◆ PROBLEM TO WORK ON
The records below must be reproduced exactly. Strip out the pictures.

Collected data
■ ■ ■ ■
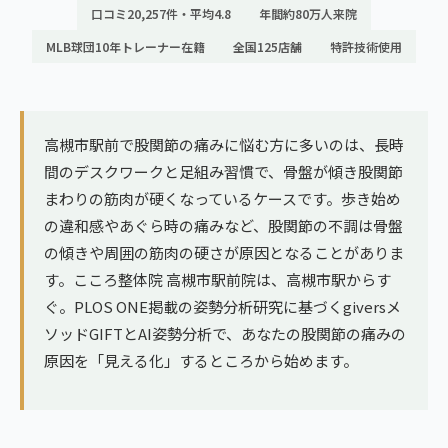
ランナー膝
口コミ20,257件・平均4.8
年間約80万人来院
広島エリア（4院）
MLB球団10年トレーナー在籍
全国125店舗
特許技術使用
ゴルフ
九州
テニス
福岡エリア（9院）
ヨガ・ピラティス
高槻市駅前で股関節の痛みに悩む方に多いのは、長時
鹿児島エリア（3院）
間のデスクワークと足組み習慣で、骨盤が傾き股関節
まわりの筋肉が硬くなっているケースです。歩き始め
→ エリア一覧（全11エリア）
の違和感やあぐら時の痛みなど、股関節の不調は骨盤
の傾きや周囲の筋肉の硬さが原因となることがありま
す。こころ整体院 高槻市駅前院は、高槻市駅からす
ぐ。PLOS ONE掲載の姿勢分析研究に基づくgiversメ
ソッドGIFTとAI姿勢分析で、あなたの股関節の痛みの
原因を「見える化」するところから始めます。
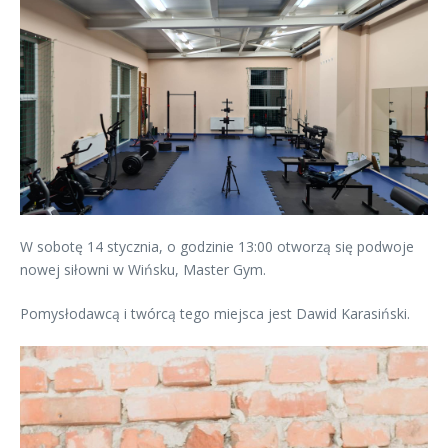
W sobotę 14 stycznia, o godzinie 13:00 otworzą się podwoje
nowej siłowni w Wińsku, Master Gym.
Pomysłodawcą i twórcą tego miejsca jest Dawid Karasiński.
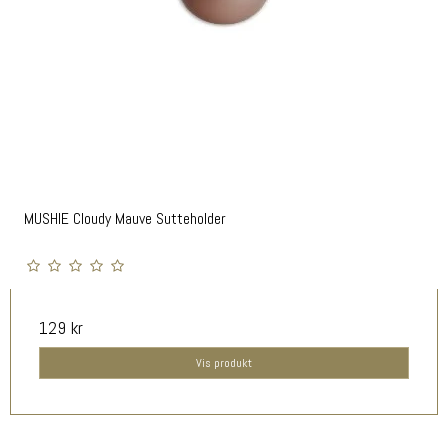
MUSHIE Cloudy Mauve Sutteholder
129 kr
Vis produkt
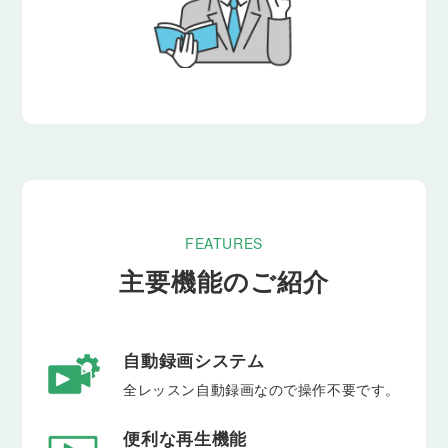
FEATURES
主要機能のご紹介
自動録画システム
全レッスン自動録画なので操作不要です。
便利な再生機能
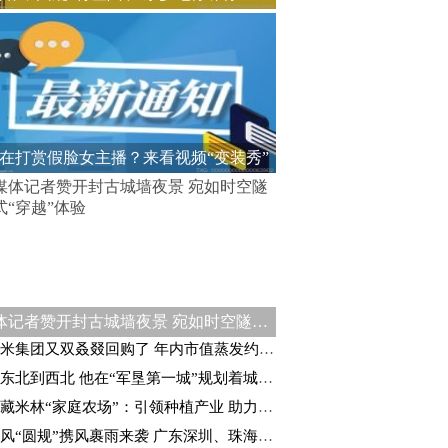
在打赏假脸女主播？来看视频“变装秀”
媒体记者赞开封古城墙夜景 宛如时空隧道式“穿越”体验
米集团又双叒叕回购了 年内市值蒸发约1990亿港元
东北到西北 他在“军垦第一城”规划着城建未来
藏米林“家庭农场”：引领种植产业 助力乡村振兴
风“圆规”携风裹雨来袭 广东深圳、珠海等地停课停工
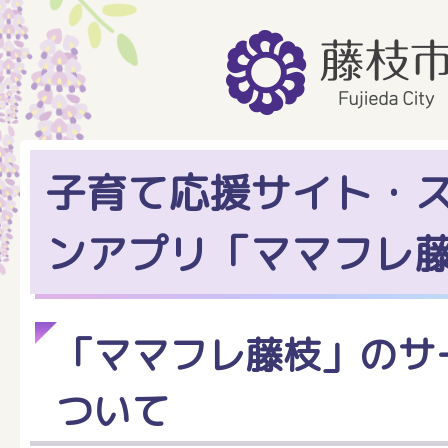
子育て応援サイト・
ンアプリ「ママフレ
「ママフレ藤枝」のサ
ついて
■ ■ ■ ■
◆ SOLVED PROBLEM
ランナー膝
口コミ20,257件・平均4.8
年間約80万人来院
広島エリア（4院）
MLB球団10年トレーナー在籍
全国125店舗
特許技術使用
ゴルフ
九州
テニス
福岡エリア（9院）
ヨガ・ピラティス
高槻市駅前で股関節の痛みに悩む方に多いのは、長時
鹿児島エリア（3院）
間のデスクワークと足組み習慣で、骨盤が傾き股関節
まわりの筋肉が硬くなっているケースです。歩き始め
→ エリア一覧（全11エリア）
の違和感やあぐら時の痛みなど、股関節の不調は骨盤
の傾きや周囲の筋肉の硬さが原因となることがありま
す。こころ整体院 高槻市駅前院は、高槻市駅からす
ぐ。PLOS ONE掲載の姿勢分析研究に基づくgiversメ
ソッドGIFTとAI姿勢分析で、あなたの股関節の痛みの
原因を「見える化」するところから始めます。
W sobotę 14 stycznia, o godzinie 13:00 otworzą się podwoje
nowej siłowni w Wińsku, Master Gym.
Pomysłodawcą i twórcą tego miejsca jest Dawid Karasiński.
MUSHIE Cloudy Mauve Sutteholder
129 kr
Vis produkt
FEATURES
主要機能のご紹介
自動録画システム
全レッスン自動録画なので操作不要です。
便利な再生機能
在打赏假脸女主播？来看视频“变装秀”
媒体记者赞开封古城墙夜景 宛如时空隧道式“穿越”体验
米集团又双叒叕回购了 年内市值蒸发约1990亿港元
东北到西北 他在“军垦第一城”规划着城建未来
藏米林“家庭农场”：引领种植产业 助力乡村振兴
风“圆规”携风裹雨来袭 广东深圳、珠海等地停课停工
子育て応援サイト・
ンアプリ「ママフレ
「ママフレ藤枝」のサ
ついて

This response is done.